In the assignment description below, shorten the paragraph beginning "The particular type of text classification" into a bulleted list that keeps its main facts.

**** TEXT SECTION ****

Description
In this programming assignment, you will build a semi-supervised text classifier. Many realworld applications contain a small number of labeled data points (instances) but a large number
of unlabeled ones. Machine learning algorithms can utilize unlabeled data are called semisupervised.
The particular type of text classification to be performed for this homework is sentiment
classification. The objective is to classify the sentiment of user reviews into negative and
positive reviews, and to make the task more interesting (i.e. difficult), we have split the reviews
into segments of around 140 characters. Notice that this might make it prohibitively difficult or
impossible detect the sentiment of some segments – this can be ignored for our purposes.
1 Preliminaries
1.1 Data and Code
The data you will use is in the tarball sentiment.tar.gz, which contains the following files:
• train.tsv: Reviews and their associated labels to be used for training.

**** PROVIDED DATA ****

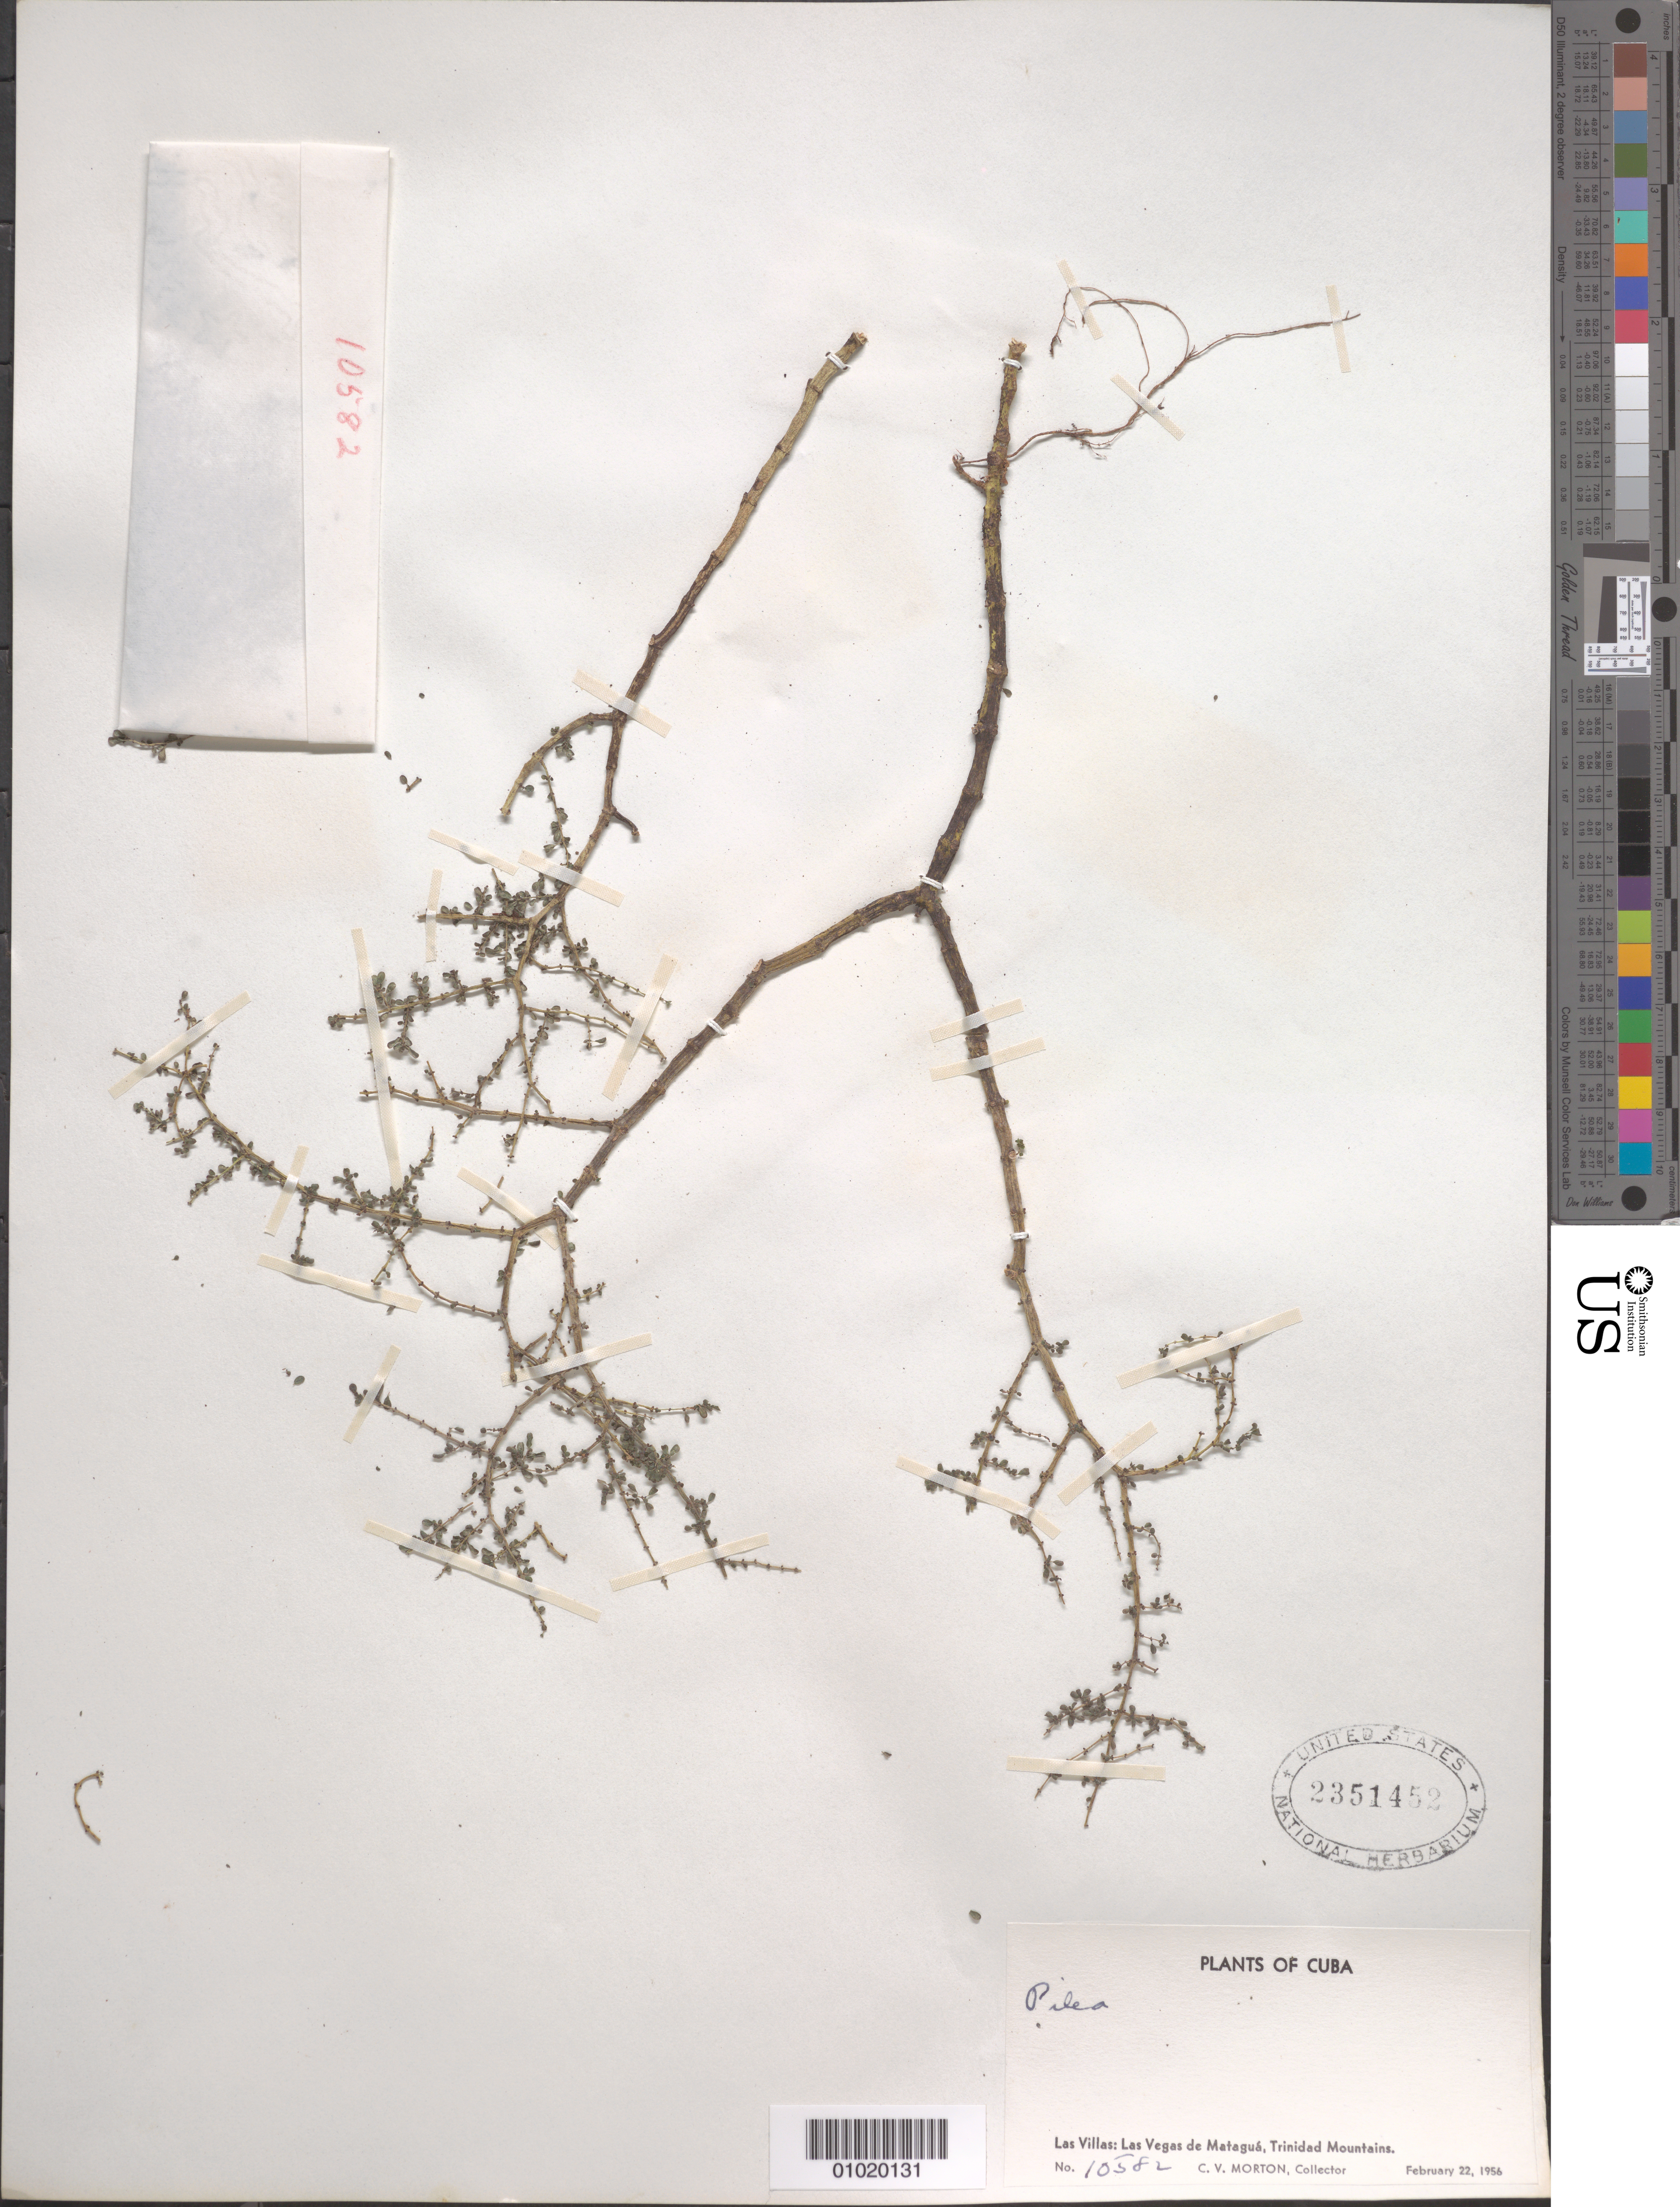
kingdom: Plantae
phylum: Tracheophyta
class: Magnoliopsida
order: Rosales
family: Urticaceae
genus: Pilea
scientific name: Pilea sp.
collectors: C. V. Morton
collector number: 10582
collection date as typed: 22 Feb 1956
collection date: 1956-02-22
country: Cuba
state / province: Las Villas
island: Cuba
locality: Las Vegas de Matagua, Trinidad Mountains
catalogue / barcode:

****

REPLY TO THE TASK —
- The homework's task is sentiment classification.
- The goal is to label user reviews as negative or positive.
- To make the task harder, the reviews are split into segments of about 140 characters.
- The sentiment of some segments may be very hard or impossible to detect, and this can be ignored.